Using Built-In Variables
awk '{print NR "-" $2 }' flowers.txt
This command will print the current record number (file line number) followed by the second field – the name of the flower:
1-red rose 2-yellow daffodil 3-pink flamingo 4-white rose 5-blue iris 6-white lily 7-red peony 8-yellow orchid 9-purple foxglove
Combining Actions
Conditions and actions can be combined using && This command will print all records where the first field contains the text red and the second field has less than 5 characters:
awk '$1 ~ /red/ && length($NF) < 5 { print }' flowers.txt
Note:
- The use of $NF to get to the second field as an alternative to using $2 – possible as it’s the last field and thus equal to the NF (Number of Fields)
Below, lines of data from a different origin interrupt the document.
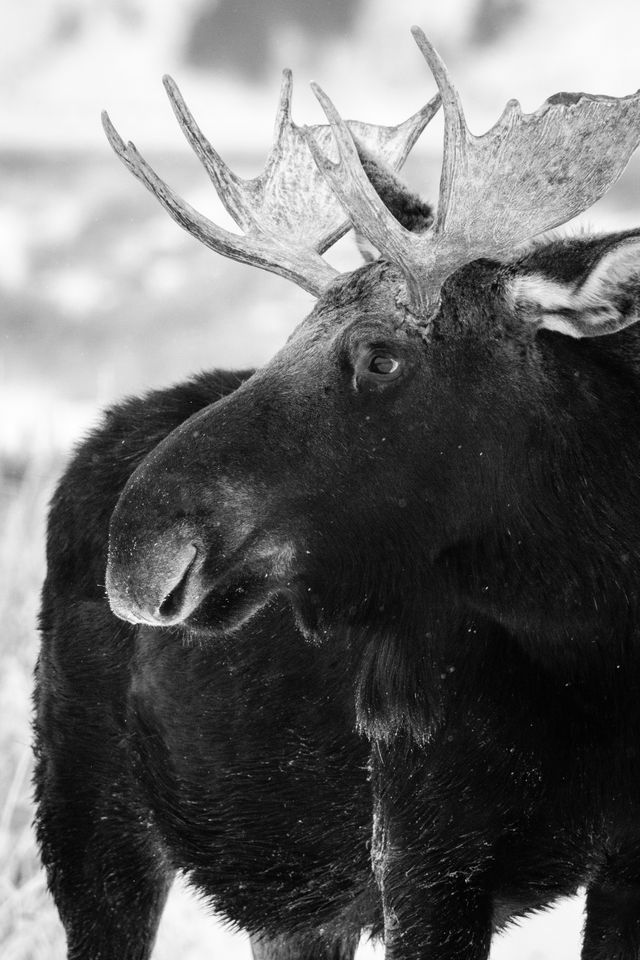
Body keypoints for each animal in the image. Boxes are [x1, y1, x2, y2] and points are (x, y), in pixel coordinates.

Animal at [36, 26, 640, 960]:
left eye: (380, 355)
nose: (140, 545)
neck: (595, 631)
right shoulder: (425, 852)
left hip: (297, 904)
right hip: (90, 823)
- The length() function is used to calculate the length of the field
So it returns a single matching record from the example file:
red rose
Conclusion
awk is included pretty much universally with Linux for a reason – it’s a staple tool for searching and processing text, which you can use for quickly finding log entries if something goes wrong on your system or for processing captured data for research use.
If you’ve ever tried to do anything more than a simple find/replace on a large collection of text files, you’ll know the value in being able to specifically make replacements or updates to all of your text programmatically, without having to run individual find/replace commands.